Women nonetheless derive plenty of efficiency advantages from creatine utilization, seeing boosts to each power and energy and not using a huge change in measurement.

How Much Creatine Should Women Take?

Dosing pointers are the identical as males’s: 5 grams a day.

If you wish to velocity creatine uptake within the muscle tissue, you are able to do a “loading phase” of 20 grams a day (break up up into 4 doses) for every week earlier than dropping down to five grams a day.

Make positive to drink further water, as creatine requires water for storage within the muscle, albeit not as a lot in ladies.

For all the ladies on the market, have you ever ever tried creatine? Would you?

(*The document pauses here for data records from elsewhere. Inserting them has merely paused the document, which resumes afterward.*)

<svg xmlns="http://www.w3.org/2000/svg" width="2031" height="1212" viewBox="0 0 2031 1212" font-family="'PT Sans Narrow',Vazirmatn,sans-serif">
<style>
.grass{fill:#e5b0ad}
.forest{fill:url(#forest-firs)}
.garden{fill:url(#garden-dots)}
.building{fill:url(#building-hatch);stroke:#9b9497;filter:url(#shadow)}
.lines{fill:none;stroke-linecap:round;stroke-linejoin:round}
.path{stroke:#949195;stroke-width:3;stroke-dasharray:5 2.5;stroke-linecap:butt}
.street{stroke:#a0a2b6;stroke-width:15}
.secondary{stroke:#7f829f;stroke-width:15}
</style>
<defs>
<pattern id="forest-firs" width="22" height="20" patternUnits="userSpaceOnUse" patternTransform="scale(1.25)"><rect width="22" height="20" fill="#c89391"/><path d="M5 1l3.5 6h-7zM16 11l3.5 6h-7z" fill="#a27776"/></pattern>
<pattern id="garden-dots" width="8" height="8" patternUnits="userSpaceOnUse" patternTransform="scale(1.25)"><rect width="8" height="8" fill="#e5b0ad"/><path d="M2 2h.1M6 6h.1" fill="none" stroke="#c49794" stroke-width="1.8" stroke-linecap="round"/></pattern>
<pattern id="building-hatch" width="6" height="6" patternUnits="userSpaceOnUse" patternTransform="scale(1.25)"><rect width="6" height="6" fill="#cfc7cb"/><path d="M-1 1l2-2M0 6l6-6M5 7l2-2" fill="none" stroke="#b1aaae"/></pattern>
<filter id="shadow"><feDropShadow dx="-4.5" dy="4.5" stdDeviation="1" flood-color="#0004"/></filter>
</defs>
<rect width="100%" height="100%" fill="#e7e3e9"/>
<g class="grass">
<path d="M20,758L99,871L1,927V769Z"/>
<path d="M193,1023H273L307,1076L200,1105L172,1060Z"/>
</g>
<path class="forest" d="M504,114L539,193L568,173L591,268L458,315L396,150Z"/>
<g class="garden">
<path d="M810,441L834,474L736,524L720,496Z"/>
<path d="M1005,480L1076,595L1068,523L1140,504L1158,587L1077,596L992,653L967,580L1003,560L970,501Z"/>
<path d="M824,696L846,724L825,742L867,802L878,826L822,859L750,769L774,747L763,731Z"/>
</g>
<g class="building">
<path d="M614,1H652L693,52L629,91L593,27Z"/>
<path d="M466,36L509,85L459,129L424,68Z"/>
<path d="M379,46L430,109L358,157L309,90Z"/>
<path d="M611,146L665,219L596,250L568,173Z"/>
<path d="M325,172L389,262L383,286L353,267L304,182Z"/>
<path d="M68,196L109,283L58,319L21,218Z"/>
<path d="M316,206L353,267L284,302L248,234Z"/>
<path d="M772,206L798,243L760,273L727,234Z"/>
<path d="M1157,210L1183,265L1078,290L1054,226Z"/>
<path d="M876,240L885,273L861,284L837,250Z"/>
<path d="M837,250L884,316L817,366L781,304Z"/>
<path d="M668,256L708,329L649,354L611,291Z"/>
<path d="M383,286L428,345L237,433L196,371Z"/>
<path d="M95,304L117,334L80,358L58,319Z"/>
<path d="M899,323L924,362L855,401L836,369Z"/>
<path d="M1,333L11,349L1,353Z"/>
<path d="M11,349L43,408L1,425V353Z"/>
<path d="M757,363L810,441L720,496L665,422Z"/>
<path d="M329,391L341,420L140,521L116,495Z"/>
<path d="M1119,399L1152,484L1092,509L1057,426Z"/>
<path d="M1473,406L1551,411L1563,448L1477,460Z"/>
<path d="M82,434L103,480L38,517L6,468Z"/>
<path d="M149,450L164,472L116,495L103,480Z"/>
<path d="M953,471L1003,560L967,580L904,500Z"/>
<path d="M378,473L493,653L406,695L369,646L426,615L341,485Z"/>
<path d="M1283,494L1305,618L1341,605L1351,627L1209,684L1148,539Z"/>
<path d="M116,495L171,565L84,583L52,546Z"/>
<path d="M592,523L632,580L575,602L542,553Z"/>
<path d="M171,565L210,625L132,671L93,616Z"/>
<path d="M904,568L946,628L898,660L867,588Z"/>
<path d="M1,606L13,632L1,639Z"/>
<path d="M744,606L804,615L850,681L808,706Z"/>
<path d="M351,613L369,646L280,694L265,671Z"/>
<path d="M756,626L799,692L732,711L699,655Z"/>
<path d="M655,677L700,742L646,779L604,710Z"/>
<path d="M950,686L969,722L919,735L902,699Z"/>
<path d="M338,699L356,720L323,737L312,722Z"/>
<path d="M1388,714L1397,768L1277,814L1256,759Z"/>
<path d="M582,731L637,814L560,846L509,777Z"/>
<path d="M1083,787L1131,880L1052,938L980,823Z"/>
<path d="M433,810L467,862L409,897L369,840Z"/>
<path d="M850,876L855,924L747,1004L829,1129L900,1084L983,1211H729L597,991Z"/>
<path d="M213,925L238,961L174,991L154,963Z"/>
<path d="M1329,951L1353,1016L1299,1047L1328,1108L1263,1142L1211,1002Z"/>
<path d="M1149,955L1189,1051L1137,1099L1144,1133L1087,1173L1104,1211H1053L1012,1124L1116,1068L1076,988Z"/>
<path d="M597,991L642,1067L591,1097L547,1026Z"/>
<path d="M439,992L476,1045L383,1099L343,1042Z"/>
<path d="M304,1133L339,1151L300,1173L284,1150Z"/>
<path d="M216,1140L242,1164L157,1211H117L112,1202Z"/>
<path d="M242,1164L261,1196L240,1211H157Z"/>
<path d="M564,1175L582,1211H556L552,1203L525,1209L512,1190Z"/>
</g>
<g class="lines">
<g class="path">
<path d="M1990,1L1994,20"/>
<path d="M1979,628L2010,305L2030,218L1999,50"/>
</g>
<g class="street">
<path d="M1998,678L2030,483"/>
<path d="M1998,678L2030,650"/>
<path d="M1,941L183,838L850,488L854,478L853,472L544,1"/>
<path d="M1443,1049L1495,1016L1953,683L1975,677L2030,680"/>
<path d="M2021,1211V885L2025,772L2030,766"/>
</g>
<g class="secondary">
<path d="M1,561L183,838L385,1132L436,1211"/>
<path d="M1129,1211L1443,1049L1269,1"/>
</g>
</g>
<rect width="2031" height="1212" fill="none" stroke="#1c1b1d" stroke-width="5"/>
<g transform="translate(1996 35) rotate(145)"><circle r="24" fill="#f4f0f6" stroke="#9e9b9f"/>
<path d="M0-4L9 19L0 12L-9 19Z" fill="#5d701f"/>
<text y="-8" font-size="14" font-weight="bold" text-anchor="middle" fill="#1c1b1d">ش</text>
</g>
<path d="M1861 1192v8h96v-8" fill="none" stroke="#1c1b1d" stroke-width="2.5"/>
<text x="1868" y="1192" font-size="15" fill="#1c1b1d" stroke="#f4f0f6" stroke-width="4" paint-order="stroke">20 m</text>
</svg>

Thanks for studying, everybody, and remember to throw in any questions you might need down beneath.

About the Author

Mark Sisson is the founding father of Mark’s Daily Apple, godfather to the Primal meals and life-style motion, and the New York Times bestselling creator of The Keto Reset Diet. His newest ebook is Keto for Life, the place he discusses how he combines the keto food plan with a Primal life-style for optimum well being and longevity. Mark is the creator of quite a few different books as nicely, together with The Primal Blueprint, which was credited with turbocharging the expansion of the primal/paleo motion again in 2009. After spending three a long time researching and educating people on why meals is the important thing element to reaching and sustaining optimum wellness, Mark launched Primal Kitchen, a real-food firm that creates Primal/paleo, keto, and Whole30-friendly kitchen staples.